The building, the former Beverly Hills Cafe on La Cienega Boulevard, has been stripped of its cartoon contours and decorated in cool, minimalist grays and blacks, with lighting fixtures that resemble gently undulating sea vegetables. The front bar, with floor-to-ceiling windows and artfully placed orchids, provides its young habitues with a pretty place to drink apple martinis and wait for a table.

And wait they must on a Saturday night, as Temple appears to be a destination restaurant for dining scenesters. While the aesthetics are soothing, the dynamics are vigorous, with waiters bustling between tables snug up against one another, and patrons running the gauntlet from bar to dining room to patio.

“Haven’t you been given menus?” asked our maitre d‘, 10 minutes after we’d been seated. Once this was righted, we were immediately brought a long, narrow tray holding tiny dishes of vegetables: lightly sweet-and-sour ruffles of daikon; throat-searing kimchi; bean sprouts tossed simply with vinegar and sesame oil.

The starters looked so good, we ordered with abandon. The spicy calamari salad was a mound of lime-bright baby greens tossed with a ginger vinaigrette and topped with very crisp fried O‘s of calamari, slivers of sauteed Japanese eggplant and fried rice sticks. Pumpkin and kabocha squash soup was plush and honey-sweet, made buttery with a scattering of crushed pine nuts. The crab cakes were marvelous, the flaky interiors sharpened with kimchi, and topped with a frazzle of fried beet. Rock-shrimp dumplings were less successful, the dough stiff, the shrimp bland, but the soy-steeped seaweed salad alongside was fresh, peppery and bright.

We had yet to detect any Brazilian influence, and didn’t get it with the entrees. Beef sam bap was strips of sirloin, a little gray, meant to be draped over small balls of sticky rice, swiped with garlicky Korean miso sauce and eaten wrapped in butter-lettuce leaves. While the presentation was pretty, none of the parts evinced much flavor, making for a wan and rather messy whole. Braised short ribs were a triumph, meaty and full of flavor, swimming in a luxuriously thick goo of red dates and soy that had so thoroughly saturated disks of daikon and chestnuts that they were stained dark and tasted like sugar beets. Korean kimchi stew was a big bowl of bright-orange, chile-infused, very salty broth, bobbing with rather large, thin slices of pork, soft tofu and kimchi.

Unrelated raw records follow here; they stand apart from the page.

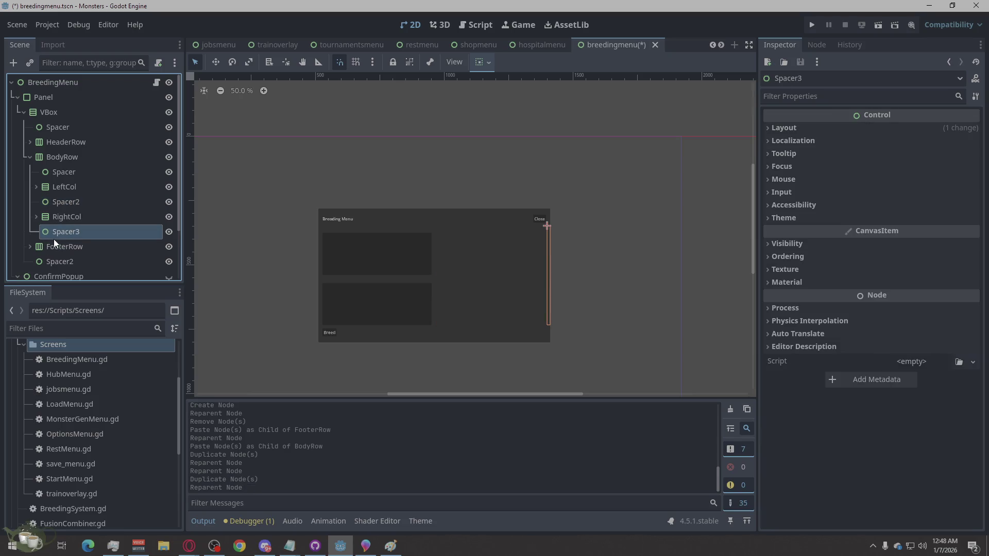
Step: Deselect the nodes and save the breeding menu scene with Ctrl+S
left_click(446, 156)
left_click(711, 168)
key("ctrl+s")
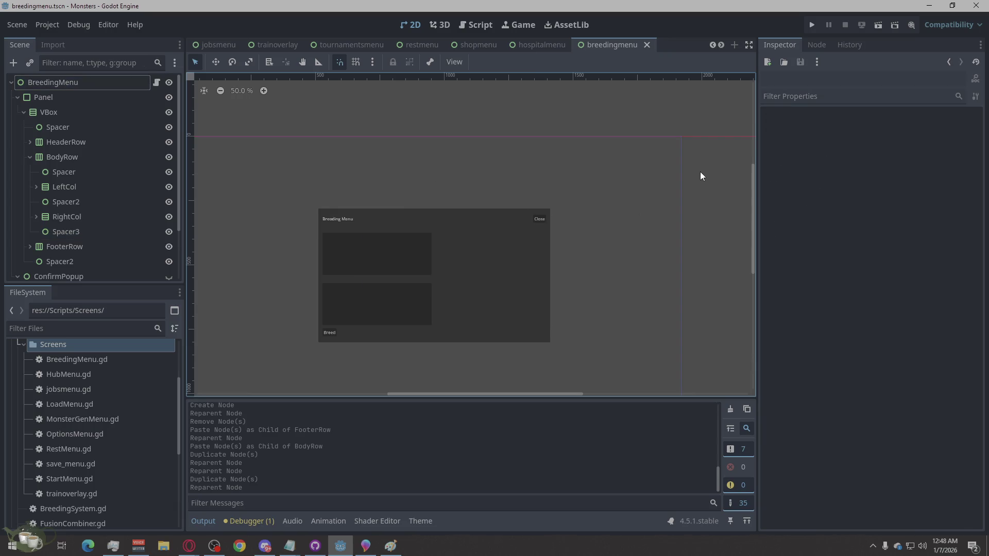
Step: Run the project, start a new game, view the Breeding Menu's empty parent lists, then quit
left_click(809, 23)
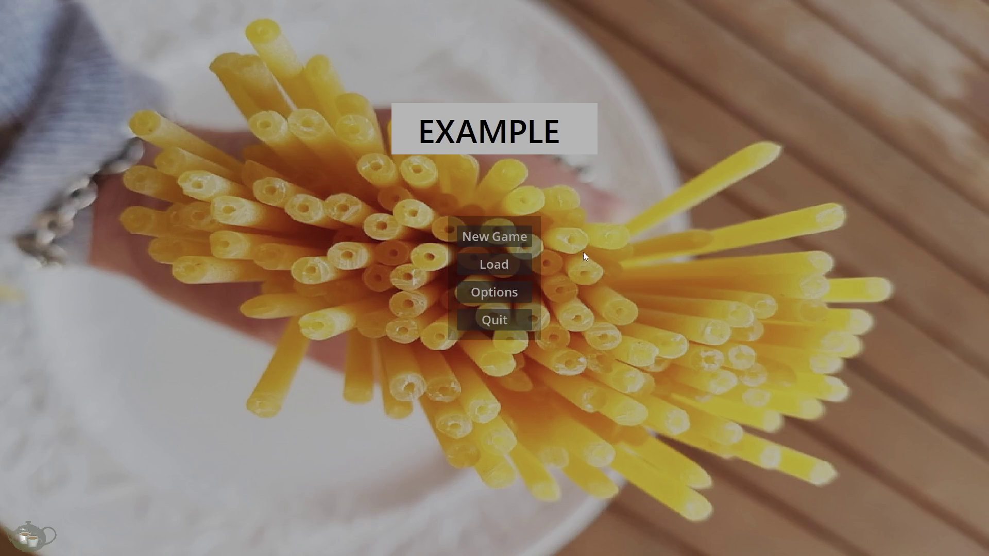
left_click(516, 241)
left_click(894, 242)
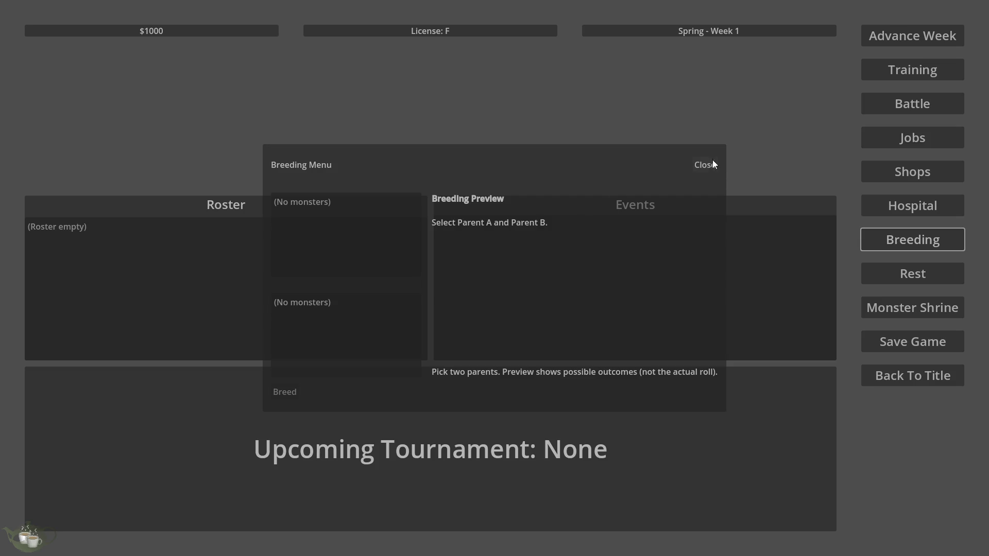
left_click(339, 314)
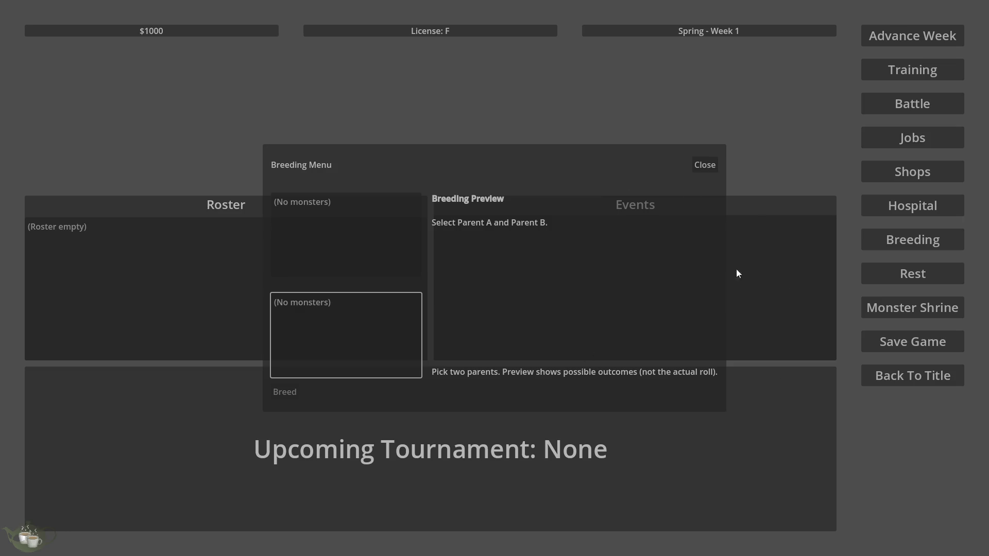
left_click(705, 165)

With the exception of the beef sam bap, the flavor of every dish was intense; perhaps too intense. There was nothing subtle about this food; it was either sweet or hot or salty or a combination of all three, and I drank every liquid on the table by the time we were delivered complimentary shot glasses of sweet “cinnamon water.” And yet, as we polished off a banana spring roll, deep-fried and served with a sugary coconut ganache, we realized that the 45 minutes we thought we‘d spent on dinner was actually two hours, and that time had passed agreeably. We were further heartened — perhaps shocked is a better word — to see that, while we’d dined like Lucullus, we‘d spent a mere $90, for three.

My friend asked if I’d return for dinner; I told her I thought not, though Temple was so pretty, it might be a nice place to meet for lunch. As if divining my thoughts, Temple recently opened for the midday meal. And while I can‘t say it delivers on the promise of its name, it may be serving up exactly what its up-to-the-minute clientele is looking for: food that packs a pow, if not authentic power.